Medical science and old wives tales have often overlapped. One folk belief, for example, was that wrapping a cobweb round a cut would keep it free of infection and help it heal. Cobwebs, we now know, contain penicillin. However, for every sensible folk remedy one can cite there is another whose nature is bizarre – even horrible! Creepy-crawlies feature heavily in old wives’ cures. And so do slimy things.
A universal belief in primitive medicine was ‘the doctrine of signatures’, meaning that if something resembles a part of the body, it will cure ailments associated with it. For example, a plant called lungwort, whose leaves have the mottled appearance of a human lung, was believed to cure diseases of the lung. Toothwort was taken to ease toothache, and so on.

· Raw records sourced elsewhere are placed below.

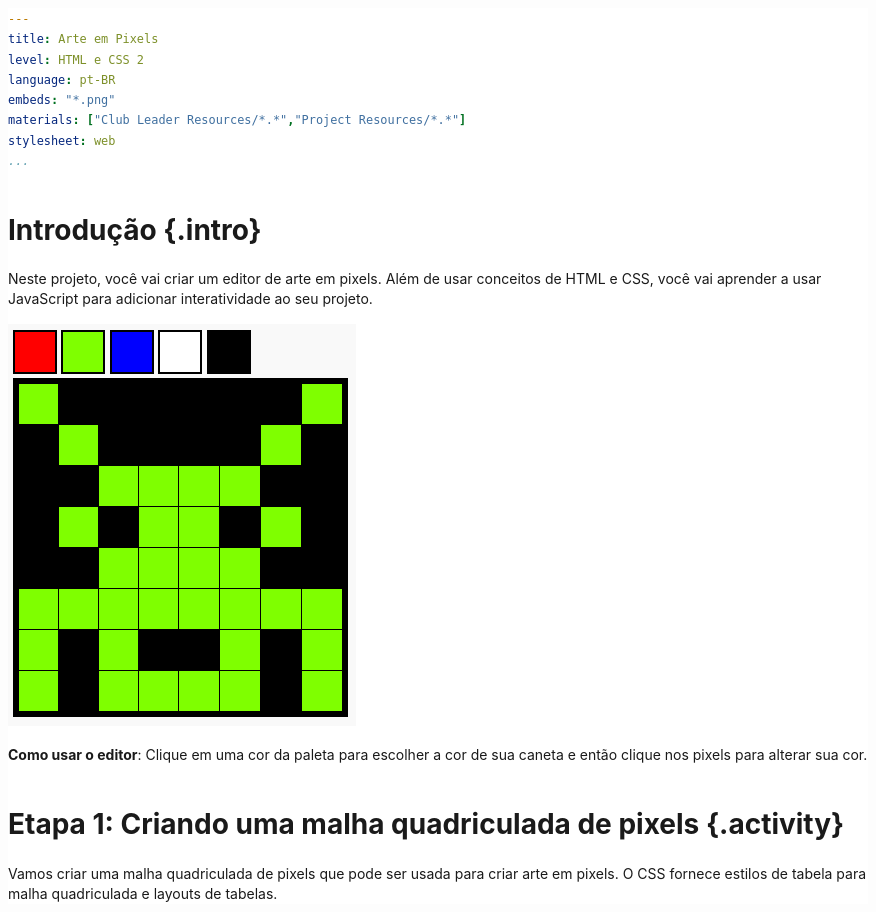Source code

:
 ```yaml
---
title: Arte em Pixels
level: HTML e CSS 2
language: pt-BR
embeds: "*.png"
materials: ["Club Leader Resources/*.*","Project Resources/*.*"]
stylesheet: web
...
```


# Introdução {.intro}

Neste projeto, você vai criar um editor de arte em pixels. Além de usar conceitos de HTML e CSS, você vai aprender a usar JavaScript para adicionar interatividade ao seu projeto.

<div class="trinket">
  <iframe src="https://trinket.io/embed/html/0e102a306b?outputOnly=true&start=result" width="600" height="450" frameborder="0" marginwidth="0" marginheight="0" allowfullscreen>
  </iframe>
  <img src="pixel-art-final.png">
</div>

__Como usar o editor__: Clique em uma cor da paleta para escolher a cor de sua caneta e então clique nos pixels para alterar sua cor.

# Etapa 1: Criando uma malha quadriculada de pixels {.activity}

Vamos criar uma malha quadriculada de pixels que pode ser usada para criar arte em pixels. O CSS fornece estilos de tabela para malha quadriculada e layouts de tabelas.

Taking this idea to a logical, if nasty, conclusion is a remedy for the worming of small children suggested by a correspondent to a Welsh Borders newspaper as late as 1889: ‘Procure some worms in prime condition, the fatter the better, from your garden, and place in a muslin bag in a saucepan. Cover with new milk and simmer with brown sugar for a few hours. This in a drink will at once expel the abdominal parasite in children’.
Yuk – presumably by making the poor mite throw up! The idea that a draught of earthworms could kill abdominal worms is one example of the ‘hair of the dog that bit you’ philosophy. This well-known saying comes from an ancient belief that that to avoid contracting rabies if you were bitten by a mad dog, you should bite it back, to ‘return’ the madness. To be really safe, you should kill the dog. In July, 1877, at Chester, a woman successfully filed for assault against a man and wife who had forced their way into her home, took away her Skye terrier and destroyed it. In their defence, they told the magistrates that the dog had bitten their baby daughter and they were afraid that if they did not kill it, she would go mad and die.
Peculiar and extreme though these methods might be, at least there was some logic, however misguided, behind them. This was by no means always the case.